(Saved entries)
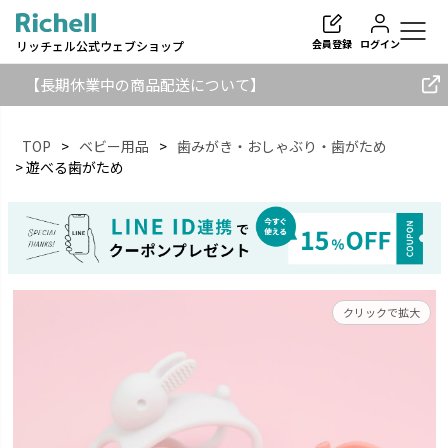
会員登録
ログイン
リッチェル公式ウェブショップ
【長期休業中の商品配送について】
TOP
ベビー用品
歯みがき・おしゃぶり・歯がため
遊べる歯がため
検索
クリックで拡大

# Task directions:
Retype every entry exactly as written, but omit the pictures.

# Your solution:
会員登録
ログイン
リッチェル公式ウェブショップ
【長期休業中の商品配送について】
TOP
ベビー用品
歯みがき・おしゃぶり・歯がため
遊べる歯がため
検索
クリックで拡大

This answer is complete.